Collected data:
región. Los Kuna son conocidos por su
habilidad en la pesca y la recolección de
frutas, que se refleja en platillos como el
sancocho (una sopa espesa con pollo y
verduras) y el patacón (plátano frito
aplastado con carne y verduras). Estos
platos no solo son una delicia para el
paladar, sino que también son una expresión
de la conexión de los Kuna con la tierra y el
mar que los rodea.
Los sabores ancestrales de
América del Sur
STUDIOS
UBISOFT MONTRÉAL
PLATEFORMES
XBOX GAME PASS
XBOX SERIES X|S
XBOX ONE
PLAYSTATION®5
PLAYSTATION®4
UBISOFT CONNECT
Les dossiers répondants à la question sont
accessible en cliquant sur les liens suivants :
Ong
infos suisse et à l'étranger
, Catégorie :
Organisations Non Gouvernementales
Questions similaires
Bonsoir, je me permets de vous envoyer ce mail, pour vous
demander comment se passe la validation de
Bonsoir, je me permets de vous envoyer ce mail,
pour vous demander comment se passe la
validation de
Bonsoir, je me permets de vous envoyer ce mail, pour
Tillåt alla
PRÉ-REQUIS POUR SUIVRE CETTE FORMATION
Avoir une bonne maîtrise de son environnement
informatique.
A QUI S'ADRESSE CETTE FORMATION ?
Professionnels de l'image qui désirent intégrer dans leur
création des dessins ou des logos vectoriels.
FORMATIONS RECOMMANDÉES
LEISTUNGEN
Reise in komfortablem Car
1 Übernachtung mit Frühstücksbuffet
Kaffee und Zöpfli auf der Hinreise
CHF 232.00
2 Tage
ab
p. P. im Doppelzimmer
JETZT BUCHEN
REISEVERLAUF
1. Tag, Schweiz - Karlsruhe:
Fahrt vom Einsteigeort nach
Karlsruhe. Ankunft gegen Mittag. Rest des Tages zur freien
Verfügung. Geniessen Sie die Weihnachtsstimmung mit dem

INSTRUCTIONS TO FOLLOW ->
Please retype all of the lines above without changing a single character.

SOLUTION FOR THIS TASK ->
región. Los Kuna son conocidos por su
habilidad en la pesca y la recolección de
frutas, que se refleja en platillos como el
sancocho (una sopa espesa con pollo y
verduras) y el patacón (plátano frito
aplastado con carne y verduras). Estos
platos no solo son una delicia para el
paladar, sino que también son una expresión
de la conexión de los Kuna con la tierra y el
mar que los rodea.
Los sabores ancestrales de
América del Sur
STUDIOS
UBISOFT MONTRÉAL
PLATEFORMES
XBOX GAME PASS
XBOX SERIES X|S
XBOX ONE
PLAYSTATION®5
PLAYSTATION®4
UBISOFT CONNECT
Les dossiers répondants à la question sont
accessible en cliquant sur les liens suivants :
Ong
infos suisse et à l'étranger
, Catégorie :
Organisations Non Gouvernementales
Questions similaires
Bonsoir, je me permets de vous envoyer ce mail, pour vous
demander comment se passe la validation de
Bonsoir, je me permets de vous envoyer ce mail,
pour vous demander comment se passe la
validation de
Bonsoir, je me permets de vous envoyer ce mail, pour
Tillåt alla
PRÉ-REQUIS POUR SUIVRE CETTE FORMATION
Avoir une bonne maîtrise de son environnement
informatique.
A QUI S'ADRESSE CETTE FORMATION ?
Professionnels de l'image qui désirent intégrer dans leur
création des dessins ou des logos vectoriels.
FORMATIONS RECOMMANDÉES
LEISTUNGEN
Reise in komfortablem Car
1 Übernachtung mit Frühstücksbuffet
Kaffee und Zöpfli auf der Hinreise
CHF 232.00
2 Tage
ab
p. P. im Doppelzimmer
JETZT BUCHEN
REISEVERLAUF
1. Tag, Schweiz - Karlsruhe:
Fahrt vom Einsteigeort nach
Karlsruhe. Ankunft gegen Mittag. Rest des Tages zur freien
Verfügung. Geniessen Sie die Weihnachtsstimmung mit dem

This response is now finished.